Бенкинерсофобия: Масаи нужно отделить государство от дочери, как девяностолетним членам Конгресса нужна пенсия?
Дурга: БЕН.
Дурга: Прекрати.
Дурга: О боже. Ты невозможен.
Дурга: Мораль истории – когда ты действуешь из мести, страдают все вокруг.
Бенкинерсофобия: Я не говорю о мести. Я говорю о сожалении.
Дурга: Месть и сожаления вырезаны из одного материала. И то и другое заразно. И то и другое излечивается прощением и забвением. Я не хочу, чтобы ты страдал.
Бенкинерсофобия: Ты слишком уж переживаешь обо мне.

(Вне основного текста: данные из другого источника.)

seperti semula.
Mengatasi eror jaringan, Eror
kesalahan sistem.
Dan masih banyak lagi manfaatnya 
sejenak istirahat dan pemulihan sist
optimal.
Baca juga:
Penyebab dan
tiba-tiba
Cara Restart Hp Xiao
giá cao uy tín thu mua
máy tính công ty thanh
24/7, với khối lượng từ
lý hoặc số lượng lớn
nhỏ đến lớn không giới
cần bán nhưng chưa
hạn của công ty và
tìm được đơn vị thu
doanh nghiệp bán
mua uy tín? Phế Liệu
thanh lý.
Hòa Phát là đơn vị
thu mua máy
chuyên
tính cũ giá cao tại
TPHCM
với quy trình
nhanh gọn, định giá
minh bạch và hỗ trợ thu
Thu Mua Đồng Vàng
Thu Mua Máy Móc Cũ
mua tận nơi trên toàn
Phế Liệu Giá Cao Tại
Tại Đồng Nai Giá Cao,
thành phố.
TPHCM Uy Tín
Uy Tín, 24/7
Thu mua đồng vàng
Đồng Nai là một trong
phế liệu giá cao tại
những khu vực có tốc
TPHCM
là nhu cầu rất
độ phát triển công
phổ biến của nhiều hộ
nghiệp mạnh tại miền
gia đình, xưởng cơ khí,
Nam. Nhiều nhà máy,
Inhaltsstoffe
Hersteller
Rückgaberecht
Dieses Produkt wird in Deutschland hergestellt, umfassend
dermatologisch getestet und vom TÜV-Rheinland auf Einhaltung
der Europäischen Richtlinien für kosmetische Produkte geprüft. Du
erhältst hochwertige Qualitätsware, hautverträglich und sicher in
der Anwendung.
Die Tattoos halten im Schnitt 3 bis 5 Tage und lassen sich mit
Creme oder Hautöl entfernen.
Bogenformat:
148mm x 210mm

Дурга: Потому что мне не все равно.
Моя улыбка стала шире, пока я ждала ответа. Не потому, что я не думала, что Бен любит меня. Я знала, что любит, так же как знала, что заставляю его улыбаться и что настоящая причина, по которой мы отказывались нарушить правила и встретиться, не имела ничего общего с правилами.
Мы были кристаллами жеода.
Красивыми.
Прочными.
Блестящими.
Обреченные жить, укрытые внутри уродливой скалы.
Мое беспокойство за Бена вынуждало меня давить сильнее, умоляя его увидеть себя таким, каким его видела я, но я не могла добиться этого, потому что даже жеоды могли разбиться вдребезги. Если мы разобьемся, я потеряю свой компас, свое убежище, свое святилище.
«Эгоистичная, эгоистичная Эмери. Расскажи мне, какой ты хороший человек».
Я шептала магические слова в пустое пространство офиса, пусть даже я знала, что магические слова не спасут меня от этого.
Бенкинерсофобия: Как масаи вообще выжили, если они всех изгнали?